"Ondine," Colin Farrell’s labor of love
He had a beautiful woman on his arm and he smoked all the way through his interview in the non-smoking Parker Meridian hotel, tipping his ash into a little plastic cup and choking his personal assistant. At the time you had to wonder if he’d ever allow the side of himself -- the thoughtful, sensitive side, the Irish side really -- to emerge again.
What a difference two years can make. The Colin Farrell who bounded into the Parker Meridian in 2010 looked happy, healthy and contented with his lot. He was a new man.
What may surprise you to discover is that like some other world famous actors, in person Farrell is actually quite shy and unassuming. He puts a brave face on things, but he doesn’t enjoy the promotional side of filmmaking and the often admittedly superficial questions that many journalists ask him.
At one point, when almost no one’s looking, he puts his face in his hands and grimaces at the absurdity of it all. He doesn’t want to offend anyone, but he’s not going to answer a question he thinks is undignified. That’s the Colin Farrell we all know and love.

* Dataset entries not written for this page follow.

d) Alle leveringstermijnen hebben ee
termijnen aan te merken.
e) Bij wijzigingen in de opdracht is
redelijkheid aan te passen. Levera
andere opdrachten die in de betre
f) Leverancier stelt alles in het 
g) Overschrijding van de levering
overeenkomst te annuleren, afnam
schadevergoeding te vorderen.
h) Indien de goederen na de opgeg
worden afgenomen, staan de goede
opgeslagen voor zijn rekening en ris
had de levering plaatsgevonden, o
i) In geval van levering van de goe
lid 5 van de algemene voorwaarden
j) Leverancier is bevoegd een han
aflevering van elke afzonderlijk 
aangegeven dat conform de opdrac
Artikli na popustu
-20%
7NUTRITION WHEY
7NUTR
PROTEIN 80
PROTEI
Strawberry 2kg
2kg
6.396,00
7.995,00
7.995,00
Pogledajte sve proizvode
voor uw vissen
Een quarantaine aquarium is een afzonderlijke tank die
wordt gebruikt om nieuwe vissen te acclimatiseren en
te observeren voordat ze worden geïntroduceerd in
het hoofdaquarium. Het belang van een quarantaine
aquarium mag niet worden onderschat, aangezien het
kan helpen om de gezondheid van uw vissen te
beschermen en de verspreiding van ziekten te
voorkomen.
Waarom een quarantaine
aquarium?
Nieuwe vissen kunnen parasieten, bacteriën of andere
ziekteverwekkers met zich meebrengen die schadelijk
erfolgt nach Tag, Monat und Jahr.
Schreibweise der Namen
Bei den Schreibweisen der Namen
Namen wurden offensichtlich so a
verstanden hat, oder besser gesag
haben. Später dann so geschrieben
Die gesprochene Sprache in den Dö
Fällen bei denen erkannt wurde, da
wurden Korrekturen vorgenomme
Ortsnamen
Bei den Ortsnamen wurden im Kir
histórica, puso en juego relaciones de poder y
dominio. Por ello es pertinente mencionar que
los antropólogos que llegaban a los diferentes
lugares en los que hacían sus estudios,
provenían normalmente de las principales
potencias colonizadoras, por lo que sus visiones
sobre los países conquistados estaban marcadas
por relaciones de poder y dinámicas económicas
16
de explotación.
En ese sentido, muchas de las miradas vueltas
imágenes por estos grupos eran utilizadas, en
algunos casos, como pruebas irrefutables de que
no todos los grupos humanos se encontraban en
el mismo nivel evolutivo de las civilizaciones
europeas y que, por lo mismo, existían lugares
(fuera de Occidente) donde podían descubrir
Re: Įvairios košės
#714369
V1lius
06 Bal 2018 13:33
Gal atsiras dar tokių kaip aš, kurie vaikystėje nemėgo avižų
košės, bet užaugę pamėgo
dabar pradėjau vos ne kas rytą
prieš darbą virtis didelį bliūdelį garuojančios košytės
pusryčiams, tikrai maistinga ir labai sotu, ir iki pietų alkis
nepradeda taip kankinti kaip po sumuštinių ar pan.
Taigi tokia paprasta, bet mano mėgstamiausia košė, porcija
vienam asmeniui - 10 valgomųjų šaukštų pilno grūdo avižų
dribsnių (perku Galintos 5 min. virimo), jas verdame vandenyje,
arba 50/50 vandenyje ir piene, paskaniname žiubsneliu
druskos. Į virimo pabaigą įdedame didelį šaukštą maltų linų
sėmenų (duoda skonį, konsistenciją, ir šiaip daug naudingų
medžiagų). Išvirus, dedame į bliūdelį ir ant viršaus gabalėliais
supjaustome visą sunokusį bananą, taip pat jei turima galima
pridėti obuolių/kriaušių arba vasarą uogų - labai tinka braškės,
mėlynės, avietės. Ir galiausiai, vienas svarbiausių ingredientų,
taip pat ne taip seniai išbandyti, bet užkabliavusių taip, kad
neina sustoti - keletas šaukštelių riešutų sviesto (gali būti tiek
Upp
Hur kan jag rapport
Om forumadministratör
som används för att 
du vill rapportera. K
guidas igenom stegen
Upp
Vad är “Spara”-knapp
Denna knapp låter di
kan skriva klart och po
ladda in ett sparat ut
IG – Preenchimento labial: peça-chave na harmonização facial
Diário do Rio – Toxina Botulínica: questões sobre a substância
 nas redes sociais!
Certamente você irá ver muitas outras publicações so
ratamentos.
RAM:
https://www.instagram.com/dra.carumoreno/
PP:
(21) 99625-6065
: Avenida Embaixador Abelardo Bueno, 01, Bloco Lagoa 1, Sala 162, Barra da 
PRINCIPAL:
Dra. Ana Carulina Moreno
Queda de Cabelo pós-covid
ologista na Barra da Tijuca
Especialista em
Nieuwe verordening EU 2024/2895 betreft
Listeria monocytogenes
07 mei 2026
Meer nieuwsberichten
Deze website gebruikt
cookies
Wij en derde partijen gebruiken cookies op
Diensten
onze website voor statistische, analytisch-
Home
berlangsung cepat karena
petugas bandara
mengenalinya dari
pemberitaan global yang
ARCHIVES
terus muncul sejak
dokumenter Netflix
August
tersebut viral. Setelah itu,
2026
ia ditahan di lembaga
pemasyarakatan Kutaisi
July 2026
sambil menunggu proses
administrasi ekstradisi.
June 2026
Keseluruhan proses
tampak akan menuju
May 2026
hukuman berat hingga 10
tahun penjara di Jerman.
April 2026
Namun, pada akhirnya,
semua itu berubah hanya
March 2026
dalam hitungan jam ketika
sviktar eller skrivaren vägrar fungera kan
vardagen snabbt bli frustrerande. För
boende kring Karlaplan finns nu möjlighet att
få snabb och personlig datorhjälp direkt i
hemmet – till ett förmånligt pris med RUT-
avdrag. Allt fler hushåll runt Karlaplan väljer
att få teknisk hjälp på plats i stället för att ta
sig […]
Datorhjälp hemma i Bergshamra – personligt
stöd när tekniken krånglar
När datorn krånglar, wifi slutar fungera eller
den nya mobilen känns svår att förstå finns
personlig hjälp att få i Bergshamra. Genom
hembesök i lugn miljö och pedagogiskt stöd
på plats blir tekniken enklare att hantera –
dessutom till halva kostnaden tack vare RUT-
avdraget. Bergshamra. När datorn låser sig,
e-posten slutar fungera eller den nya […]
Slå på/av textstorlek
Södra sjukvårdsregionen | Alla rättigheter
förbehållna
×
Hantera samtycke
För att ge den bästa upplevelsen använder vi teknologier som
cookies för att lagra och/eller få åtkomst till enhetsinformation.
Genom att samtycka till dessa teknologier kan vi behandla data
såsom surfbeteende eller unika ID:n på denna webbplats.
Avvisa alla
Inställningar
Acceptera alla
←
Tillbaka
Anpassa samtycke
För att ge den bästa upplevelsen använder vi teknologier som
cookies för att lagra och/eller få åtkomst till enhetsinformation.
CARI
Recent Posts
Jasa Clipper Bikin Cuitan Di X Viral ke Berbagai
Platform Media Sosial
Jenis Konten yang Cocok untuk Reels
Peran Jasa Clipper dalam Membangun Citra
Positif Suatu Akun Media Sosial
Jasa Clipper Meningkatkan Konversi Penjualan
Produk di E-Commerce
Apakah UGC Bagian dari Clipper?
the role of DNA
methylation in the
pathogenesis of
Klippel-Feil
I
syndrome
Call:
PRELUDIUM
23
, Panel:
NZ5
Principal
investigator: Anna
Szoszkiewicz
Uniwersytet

As Farrell himself readily admits, working on "Ondine" was a life changing experience. As well as reacquainting him with his own talent and his love of filmmaking, it also introduced him to his real life partner, the gorgeous Polish actress Alicja Bachleda, who plays the title role in the film and is now also the mother of his six-month-old son Henry.
“Syracuse was the first character I ever had a hard time letting go of,” Farrell tells the Irish Voice, and you can hear the sincerity in his tone.
“And this film was one of the hardest accents I’ve had to do especially because I felt a national obligation not to f--- it up. To make good again, you know? The local papers said I did all right.”
It’s ironic that he plays a fisherman in "Ondine" because, he says, he can barely swim.
“My mother and sisters are good swimmers, my sister Claudine was a like a tadpole since she was born, but I could never swim,” he admits.
Farrell is also dismissive of anyone who thinks that "Ondine" is just a "Splash" remake. First of all, Ondine is a selkie (a half woman, half seal) and that, he says, is an altogether different Irish take on the classic myth.
“Ondine is a seal woman, a beautiful creature with lovely hair that you can’t help falling in love with,” says Jordan.
“They appear, they make you fall in love with them, they mess you up and then go back to the sea. Just like a real woman,” says Farrell.
“My character Syracuse comes from a small town and he’s given love a chance once and it resulted in a dissolved marriage. He equated love to loss, in all aspects of his life. His mother has just recently passed, his seven-year-old daughter is very ill, and yet he’s not filled with self-pity.”